In short, fungi, like bacteria, develop defenses to survive modern medicines.
However, even when world health leaders have called for greater restraint in the prescription of antimicrobial drugs to fight against bacteria and fungi, a call has been made for: the United Nations General Assembly in 2016 to manage an emerging crisis: its excessive use in hospitals, clinics and agriculture continued.
The resistant germs are often called "superbugs", but this is simplistic because they do not usually kill everyone. Instead, they are more deadly for people with immature immune systems or compromised immune systems, including newborns and the elderly, smokers, diabetics, and people with autoimmune disorders. . who take steroids and suppress the body's defenses.
Scientists say that if new, more effective drugs are not developed and that the unnecessary use of antimicrobials is drastically reduced, the risk will extend to healthier populations.. A UK government-funded study indicates that, if no policy to limit the increase in drug resistance was implemented, 10 million people worldwide could die from all these infections in 2050, eclipsing the eight million who should die of cancer this year.
In the United States, two million people become infected each year and 23,000 die, according to C.D.C. estimate.

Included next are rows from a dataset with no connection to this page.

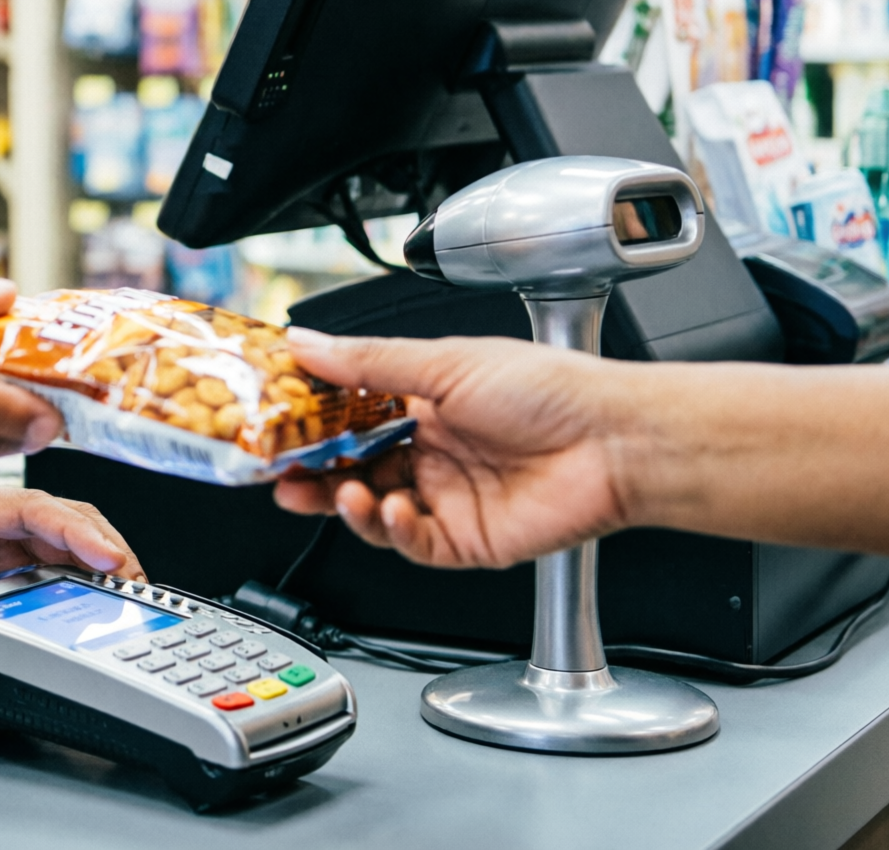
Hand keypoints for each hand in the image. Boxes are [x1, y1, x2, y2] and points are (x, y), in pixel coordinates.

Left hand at [0, 485, 141, 635]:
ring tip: (133, 597)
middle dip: (104, 545)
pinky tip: (100, 600)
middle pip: (61, 518)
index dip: (72, 529)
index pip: (27, 507)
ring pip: (62, 538)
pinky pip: (49, 560)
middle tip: (137, 586)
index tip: (107, 557)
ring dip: (100, 561)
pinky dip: (82, 576)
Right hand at [271, 332, 646, 568]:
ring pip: (375, 511)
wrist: (617, 443)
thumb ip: (368, 362)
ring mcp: (448, 498)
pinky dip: (395, 532)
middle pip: (352, 469)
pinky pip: (414, 544)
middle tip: (279, 473)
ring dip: (347, 504)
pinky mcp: (468, 540)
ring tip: (340, 493)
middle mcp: (432, 452)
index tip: (271, 423)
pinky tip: (395, 510)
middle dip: (312, 474)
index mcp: (423, 404)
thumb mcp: (447, 363)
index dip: (308, 424)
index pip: (347, 417)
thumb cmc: (554, 390)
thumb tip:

This number was based on 2010 figures; More recent estimates from researchers at the University of Washington School of Medicine have estimated the death toll at 162,000. Deaths from resistant infections worldwide are estimated at 700,000.
Antibiotics and antifungals are essential to fight against human infections, but they are also widely used to prevent disease in farm animals and antifungals are also used to prevent rotting of agricultural plants. Some scientists cite evidence that the widespread use of fungicides in crops contributes to the increase of drug-resistant fungi that infect humans.
However, as the problem grows larger, the public misunderstands it, in part because the very existence of resistant infections is often hidden in secrecy.
With bacteria and fungi, hospitals and local governments are reluctant to disclose epidemics for fear of being considered as centers of infection.. Even the C.D.C., by virtue of its agreement with the states, is not allowed to make public the place or the name of the hospitals involved in epidemics. In many cases, state governments have refused to share information publicly, beyond acknowledging that they have had cases.
At the same time, germs spread easily: they are carried by hands and equipment in hospitals; transported in meat and vegetables fertilized with farm manure; transported across borders by travelers and in exports and imports; and transferred by patients from the retirement home to the hospital and back.
C. Auris, who infected humans at Mount Sinai, is one of dozens of dangerous bacteria and fungi that have developed resistance.. However, like most of them, it is a threat virtually unknown to the public.
Of other important strains of Candida fungus, one of the most common causes of blood infections in hospitals, have not developed significant drug resistance, but more than 90% of C. Auris infections are resistant to at least one drug and 30% to two or more drugs.
Dr. Lynn Sosa, badociate epidemiologist in the state of Connecticut, said she now considered C. Auris as the "main" threat among resistant infections. "It's pretty unbeatable and hard to identify"he said.
Nearly half of patients who contract C. Auris die within 90 days, according to C.D.C. However, experts around the world have not yet determined where it came from.
"It's a black lagoon creature," said Dr. Tom Chiller, head of the mushroom branch at C.D.C., who leads a global detection effort aimed at finding treatments and stopping the spread. "He was boiling and now he is everywhere."